Intitulée «Garantir le secret médical pour tous protège mieux la société», l'initiative avait été lancée par l'Association des médecins du canton de Genève (AMG). Elle s'était mobilisée après le vote d'une loi en février 2016 qui obligeait les médecins à transmettre sur demande des autorités des informations sur la dangerosité de leurs patients.

Cette loi, acceptée de justesse, avait été élaborée dans la foulée des affaires Adeline et Marie. Le contre-projet à l'initiative, adopté jeudi par 71 voix contre 16 (UDC et MCG), transforme le devoir d'information en un droit d'information des intervenants thérapeutiques.

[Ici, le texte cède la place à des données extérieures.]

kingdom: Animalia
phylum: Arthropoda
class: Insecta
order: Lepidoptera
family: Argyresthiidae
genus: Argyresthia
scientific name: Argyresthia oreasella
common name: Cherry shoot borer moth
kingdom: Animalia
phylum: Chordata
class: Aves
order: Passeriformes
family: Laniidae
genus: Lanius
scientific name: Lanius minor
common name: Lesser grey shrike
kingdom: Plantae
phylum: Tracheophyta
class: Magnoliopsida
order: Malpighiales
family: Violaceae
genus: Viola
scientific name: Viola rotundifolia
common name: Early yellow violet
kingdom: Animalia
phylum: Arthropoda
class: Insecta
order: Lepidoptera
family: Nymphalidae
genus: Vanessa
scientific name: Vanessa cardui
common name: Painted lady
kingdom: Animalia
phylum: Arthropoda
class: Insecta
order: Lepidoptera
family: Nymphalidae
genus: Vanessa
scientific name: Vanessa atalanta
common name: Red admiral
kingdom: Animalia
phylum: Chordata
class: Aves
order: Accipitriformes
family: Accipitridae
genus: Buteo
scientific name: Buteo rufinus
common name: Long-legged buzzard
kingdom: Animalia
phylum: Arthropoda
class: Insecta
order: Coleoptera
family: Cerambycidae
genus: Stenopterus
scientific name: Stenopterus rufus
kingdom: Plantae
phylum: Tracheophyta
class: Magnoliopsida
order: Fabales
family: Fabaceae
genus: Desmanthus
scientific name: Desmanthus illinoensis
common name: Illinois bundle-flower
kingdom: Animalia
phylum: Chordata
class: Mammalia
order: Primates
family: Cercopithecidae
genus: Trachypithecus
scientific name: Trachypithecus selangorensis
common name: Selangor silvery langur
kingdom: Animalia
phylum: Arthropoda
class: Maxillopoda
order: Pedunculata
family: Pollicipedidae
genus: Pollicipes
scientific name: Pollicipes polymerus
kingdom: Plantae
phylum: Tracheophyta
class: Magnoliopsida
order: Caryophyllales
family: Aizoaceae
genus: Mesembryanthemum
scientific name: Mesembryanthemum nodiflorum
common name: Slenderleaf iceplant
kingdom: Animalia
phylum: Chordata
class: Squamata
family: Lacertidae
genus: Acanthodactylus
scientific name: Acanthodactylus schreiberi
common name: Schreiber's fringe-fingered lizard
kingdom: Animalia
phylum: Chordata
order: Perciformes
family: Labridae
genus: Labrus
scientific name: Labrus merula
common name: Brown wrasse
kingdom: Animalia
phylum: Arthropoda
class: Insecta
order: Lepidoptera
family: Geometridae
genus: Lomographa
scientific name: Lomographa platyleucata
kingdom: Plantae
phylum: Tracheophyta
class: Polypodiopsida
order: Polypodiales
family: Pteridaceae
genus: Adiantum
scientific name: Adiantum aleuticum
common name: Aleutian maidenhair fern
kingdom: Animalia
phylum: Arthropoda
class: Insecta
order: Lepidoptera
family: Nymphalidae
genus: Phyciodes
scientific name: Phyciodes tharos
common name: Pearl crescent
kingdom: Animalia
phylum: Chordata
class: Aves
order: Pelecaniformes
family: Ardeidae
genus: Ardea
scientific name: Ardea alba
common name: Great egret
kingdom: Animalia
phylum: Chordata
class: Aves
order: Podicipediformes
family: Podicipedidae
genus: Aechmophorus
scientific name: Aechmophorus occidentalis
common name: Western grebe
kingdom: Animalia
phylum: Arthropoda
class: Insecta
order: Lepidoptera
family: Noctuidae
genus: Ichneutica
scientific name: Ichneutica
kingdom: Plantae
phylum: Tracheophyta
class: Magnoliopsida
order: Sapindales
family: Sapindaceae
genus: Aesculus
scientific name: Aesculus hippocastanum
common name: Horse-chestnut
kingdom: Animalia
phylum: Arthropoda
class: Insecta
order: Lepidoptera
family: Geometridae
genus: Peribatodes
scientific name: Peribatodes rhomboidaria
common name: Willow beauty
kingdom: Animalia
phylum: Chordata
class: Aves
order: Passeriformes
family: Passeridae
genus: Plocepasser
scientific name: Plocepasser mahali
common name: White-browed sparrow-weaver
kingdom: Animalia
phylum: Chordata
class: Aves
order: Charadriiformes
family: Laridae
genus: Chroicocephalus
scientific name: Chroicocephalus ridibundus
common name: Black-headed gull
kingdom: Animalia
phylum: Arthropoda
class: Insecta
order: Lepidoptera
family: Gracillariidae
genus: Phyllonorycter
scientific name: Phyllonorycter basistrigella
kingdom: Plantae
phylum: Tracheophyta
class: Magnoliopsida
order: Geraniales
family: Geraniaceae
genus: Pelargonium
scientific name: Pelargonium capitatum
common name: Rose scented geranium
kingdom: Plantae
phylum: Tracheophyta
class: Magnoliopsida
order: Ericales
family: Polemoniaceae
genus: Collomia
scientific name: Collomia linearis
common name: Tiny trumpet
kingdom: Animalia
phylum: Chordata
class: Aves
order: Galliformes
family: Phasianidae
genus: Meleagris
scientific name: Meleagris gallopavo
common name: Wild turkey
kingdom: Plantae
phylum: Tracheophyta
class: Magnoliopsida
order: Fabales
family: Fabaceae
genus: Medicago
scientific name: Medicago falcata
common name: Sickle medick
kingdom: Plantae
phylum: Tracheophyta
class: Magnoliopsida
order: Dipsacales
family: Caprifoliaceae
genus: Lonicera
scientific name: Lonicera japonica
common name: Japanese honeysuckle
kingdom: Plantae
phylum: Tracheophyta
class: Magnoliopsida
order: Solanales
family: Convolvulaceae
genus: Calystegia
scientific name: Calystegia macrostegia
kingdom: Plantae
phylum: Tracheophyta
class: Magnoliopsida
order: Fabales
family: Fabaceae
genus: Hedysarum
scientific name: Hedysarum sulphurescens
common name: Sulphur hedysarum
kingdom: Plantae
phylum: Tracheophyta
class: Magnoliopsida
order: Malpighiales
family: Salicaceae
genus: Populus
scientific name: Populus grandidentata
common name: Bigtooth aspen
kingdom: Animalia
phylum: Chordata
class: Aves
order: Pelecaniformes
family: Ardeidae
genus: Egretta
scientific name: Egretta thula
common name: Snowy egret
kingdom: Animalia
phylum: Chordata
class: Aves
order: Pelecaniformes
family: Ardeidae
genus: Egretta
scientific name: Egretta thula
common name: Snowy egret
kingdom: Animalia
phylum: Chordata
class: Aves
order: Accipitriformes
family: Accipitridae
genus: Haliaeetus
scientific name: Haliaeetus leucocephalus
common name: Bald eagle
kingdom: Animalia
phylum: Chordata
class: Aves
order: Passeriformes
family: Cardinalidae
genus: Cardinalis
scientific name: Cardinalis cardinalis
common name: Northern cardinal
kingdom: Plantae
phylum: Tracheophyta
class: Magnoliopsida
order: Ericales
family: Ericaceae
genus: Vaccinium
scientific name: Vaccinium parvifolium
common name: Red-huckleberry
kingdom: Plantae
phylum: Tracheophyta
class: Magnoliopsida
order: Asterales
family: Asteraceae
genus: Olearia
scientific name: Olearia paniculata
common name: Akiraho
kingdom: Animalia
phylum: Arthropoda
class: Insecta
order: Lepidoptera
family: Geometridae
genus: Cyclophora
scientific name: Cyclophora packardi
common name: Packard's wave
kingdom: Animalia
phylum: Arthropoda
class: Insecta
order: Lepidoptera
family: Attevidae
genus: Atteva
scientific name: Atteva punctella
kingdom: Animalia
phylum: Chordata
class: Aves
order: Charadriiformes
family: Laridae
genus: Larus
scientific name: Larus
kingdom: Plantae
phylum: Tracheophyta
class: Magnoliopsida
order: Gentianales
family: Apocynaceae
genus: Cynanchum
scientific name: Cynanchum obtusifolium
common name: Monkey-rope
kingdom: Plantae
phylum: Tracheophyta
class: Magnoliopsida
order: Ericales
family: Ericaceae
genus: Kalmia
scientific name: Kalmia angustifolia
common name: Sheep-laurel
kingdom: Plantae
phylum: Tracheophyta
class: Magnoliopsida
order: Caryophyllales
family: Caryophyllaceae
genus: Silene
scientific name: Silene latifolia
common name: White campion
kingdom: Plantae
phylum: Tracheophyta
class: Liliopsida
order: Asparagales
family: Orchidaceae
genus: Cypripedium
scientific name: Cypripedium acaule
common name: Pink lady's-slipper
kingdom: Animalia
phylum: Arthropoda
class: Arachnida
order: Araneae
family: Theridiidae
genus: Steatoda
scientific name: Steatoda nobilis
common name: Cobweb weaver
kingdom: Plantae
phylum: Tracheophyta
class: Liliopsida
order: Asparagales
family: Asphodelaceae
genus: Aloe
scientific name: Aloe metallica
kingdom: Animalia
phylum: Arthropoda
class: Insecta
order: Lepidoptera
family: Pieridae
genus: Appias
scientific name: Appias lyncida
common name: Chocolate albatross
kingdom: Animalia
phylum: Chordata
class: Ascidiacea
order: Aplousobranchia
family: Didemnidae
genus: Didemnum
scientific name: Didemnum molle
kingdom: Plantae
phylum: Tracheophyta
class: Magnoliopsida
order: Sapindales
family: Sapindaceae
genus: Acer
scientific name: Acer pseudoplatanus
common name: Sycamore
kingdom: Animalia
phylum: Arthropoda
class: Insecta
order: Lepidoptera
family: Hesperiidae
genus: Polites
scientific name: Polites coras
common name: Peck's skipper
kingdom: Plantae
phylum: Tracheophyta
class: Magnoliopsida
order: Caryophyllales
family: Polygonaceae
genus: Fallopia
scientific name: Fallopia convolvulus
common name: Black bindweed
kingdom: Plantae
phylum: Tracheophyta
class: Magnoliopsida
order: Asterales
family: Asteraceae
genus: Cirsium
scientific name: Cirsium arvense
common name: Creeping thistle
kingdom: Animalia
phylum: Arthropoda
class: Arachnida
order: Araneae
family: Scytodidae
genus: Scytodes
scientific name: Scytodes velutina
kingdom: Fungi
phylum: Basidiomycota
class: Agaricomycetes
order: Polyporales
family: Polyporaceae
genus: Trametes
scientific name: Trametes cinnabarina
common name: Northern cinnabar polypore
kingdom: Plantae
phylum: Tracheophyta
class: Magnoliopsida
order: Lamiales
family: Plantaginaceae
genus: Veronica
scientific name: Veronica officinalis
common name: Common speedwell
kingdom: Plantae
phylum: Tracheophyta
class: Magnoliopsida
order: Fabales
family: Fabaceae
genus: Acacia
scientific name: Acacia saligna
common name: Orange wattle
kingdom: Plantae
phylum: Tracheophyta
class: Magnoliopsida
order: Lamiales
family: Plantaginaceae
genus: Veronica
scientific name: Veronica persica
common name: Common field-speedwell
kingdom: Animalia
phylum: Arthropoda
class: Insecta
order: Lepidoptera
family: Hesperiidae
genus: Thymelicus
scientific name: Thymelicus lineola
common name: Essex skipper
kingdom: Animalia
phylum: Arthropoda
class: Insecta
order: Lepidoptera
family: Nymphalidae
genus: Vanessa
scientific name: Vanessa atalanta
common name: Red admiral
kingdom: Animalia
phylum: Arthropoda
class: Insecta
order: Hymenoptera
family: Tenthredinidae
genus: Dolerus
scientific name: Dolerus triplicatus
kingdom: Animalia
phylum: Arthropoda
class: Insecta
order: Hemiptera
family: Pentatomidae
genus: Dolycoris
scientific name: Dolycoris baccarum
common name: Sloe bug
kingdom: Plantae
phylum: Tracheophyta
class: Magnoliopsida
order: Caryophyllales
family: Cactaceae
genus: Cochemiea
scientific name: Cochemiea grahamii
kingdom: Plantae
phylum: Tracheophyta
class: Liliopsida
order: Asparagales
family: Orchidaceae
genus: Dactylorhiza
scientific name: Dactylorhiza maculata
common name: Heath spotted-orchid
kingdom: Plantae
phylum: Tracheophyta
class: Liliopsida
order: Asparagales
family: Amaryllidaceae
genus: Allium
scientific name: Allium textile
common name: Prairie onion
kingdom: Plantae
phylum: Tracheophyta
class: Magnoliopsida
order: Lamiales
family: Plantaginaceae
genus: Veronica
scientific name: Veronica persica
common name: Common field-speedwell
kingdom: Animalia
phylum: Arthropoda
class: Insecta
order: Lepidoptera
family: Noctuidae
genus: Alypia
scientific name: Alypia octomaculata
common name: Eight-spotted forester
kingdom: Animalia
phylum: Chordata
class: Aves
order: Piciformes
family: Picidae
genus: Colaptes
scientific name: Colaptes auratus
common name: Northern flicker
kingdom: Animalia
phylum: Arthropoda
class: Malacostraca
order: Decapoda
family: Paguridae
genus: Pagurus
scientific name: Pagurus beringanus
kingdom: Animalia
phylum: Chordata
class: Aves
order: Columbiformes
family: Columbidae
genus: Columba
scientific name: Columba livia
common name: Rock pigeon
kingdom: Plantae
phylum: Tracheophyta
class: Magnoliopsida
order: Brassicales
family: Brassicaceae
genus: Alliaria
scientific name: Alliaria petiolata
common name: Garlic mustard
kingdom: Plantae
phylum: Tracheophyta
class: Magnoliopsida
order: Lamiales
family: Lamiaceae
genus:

Le Conseil d'Etat s'est fermement opposé à cette modification. Selon Pierre Maudet, «en cas de doute, ce dernier doit profiter à la société et pas au condamné». Mais son amendement a été rejeté. Sur les autres points du contre-projet, dont la distinction entre médecins et experts, le Conseil d'Etat a salué des améliorations.

Pas de scrutin

Pour le PDC Bertrand Buchs, le contre-projet apporte «une meilleure clarté du positionnement du médecin». La gauche a souligné l'importance du secret médical, en particulier en prison, afin d'établir un lien de confiance indispensable à une thérapie. A droite, l'UDC a exprimé ses craintes pour la sécurité. «On a perdu le fil rouge», a relevé Patrick Lussi qui a rappelé qu'on visait une catégorie de détenus particulièrement dangereux. Le MCG a mis en évidence l'intérêt général qui doit primer.

L'AMG a annoncé qu'elle retirerait son initiative si le contre-projet était accepté tel quel. Les Genevois n'auront donc pas à se prononcer sur un sujet particulièrement sensible.